Quand vient l'hiver, Les Halles de Lyon Paul Bocuse se parent d'écume et de nacre. Sur la glace pilée, les écaillers ouvrent la mer pour les tables de fête.
Dès les premiers frimas, un parfum de grand large gagne les allées des Halles de Lyon Paul Bocuse. Sur les bancs de glace pilée, les huîtres s'alignent comme des bijoux, fines de claire, spéciales Gillardeau, belons plates de Bretagne, prêtes à couronner les réveillons. Dans le « ventre de Lyon », le coquillage devient roi, et la dégustation au comptoir, un rituel que l'on perpétue de génération en génération.
Ici, les maisons portent l'épaisseur de l'histoire. Chez Antonin, Maison Merle, Chez Léon, Cellerier ou Maison Rousseau, qui revendique plus d'un siècle d'attachement au coquillage, les écaillers dressent chaque jour un théâtre d'iode et de fraîcheur. D'un geste précis, la lame trouve la charnière, soulève la coquille sans la blesser et libère l'huître intacte dans sa liqueur. Un art discret, transmis à la lame et à l'oreille.

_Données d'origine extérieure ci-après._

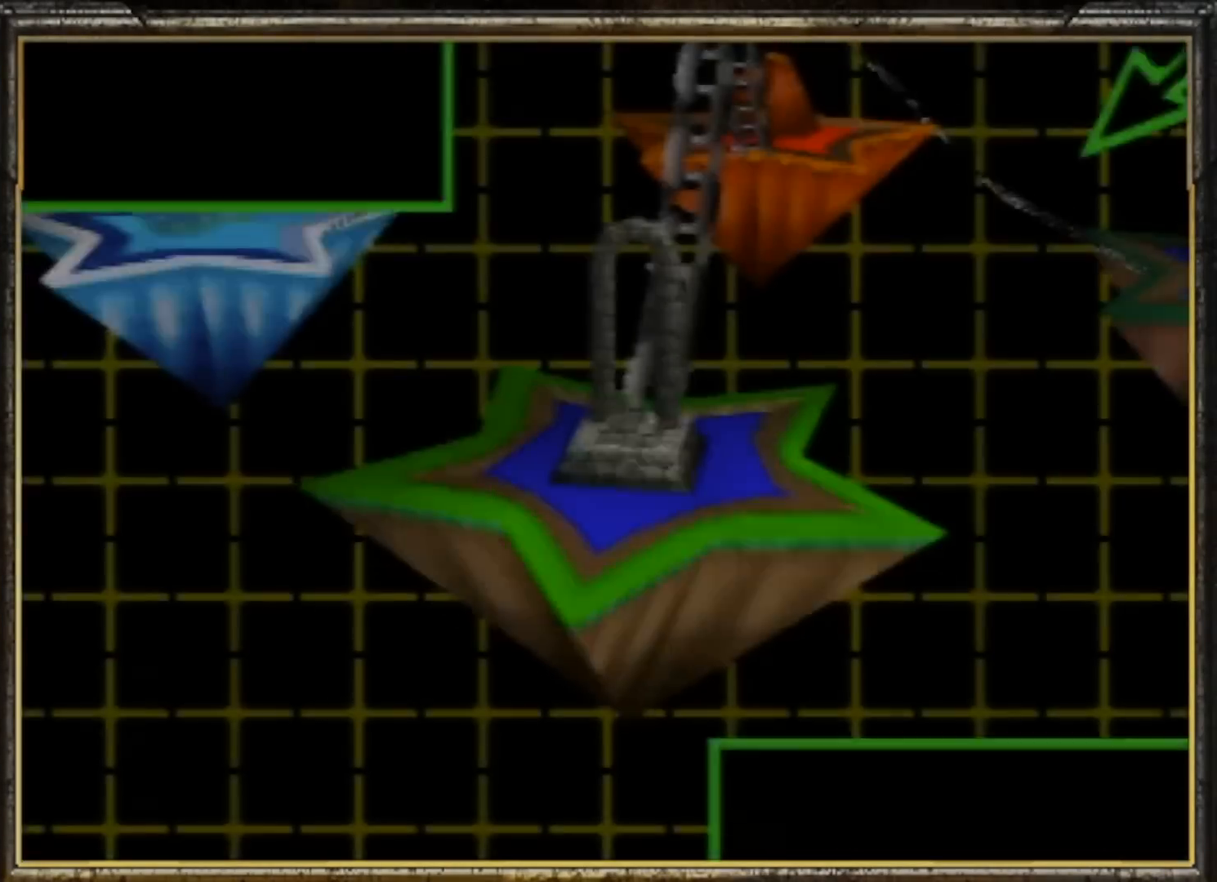
{"buttons": [], "left_stick": "center", "events": [[67, "A", "down"], [133, "A", "up"], [200, "A", "down"], [300, "A", "up"], [400, "A", "down"], [467, "A", "up"]]}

La saison des huîtres a son grand rendez-vous : la Fête des Écaillers, célébrée chaque premier mardi de novembre. À la tombée du soir, les Halles désertées s'animent d'un festival maritime : des milliers de plateaux ouverts à la demande, bulots, palourdes et oursins, un verre de muscadet sur lie et une ambiance musicale qui réunit des centaines de convives, de stand en stand, pour saluer l'ouverture de la saison.
Devant l'étal, le geste demeure immuable. Un plateau généreux, un filet de citron, un blanc bien frais, et l'effervescence des fêtes tout autour. C'est l'iode à son sommet, l'instant où Lyon, capitale de la gastronomie, embrasse l'océan le temps d'une dégustation. Aux Halles, la saison des huîtres n'est pas une mode : c'est une tradition de cœur.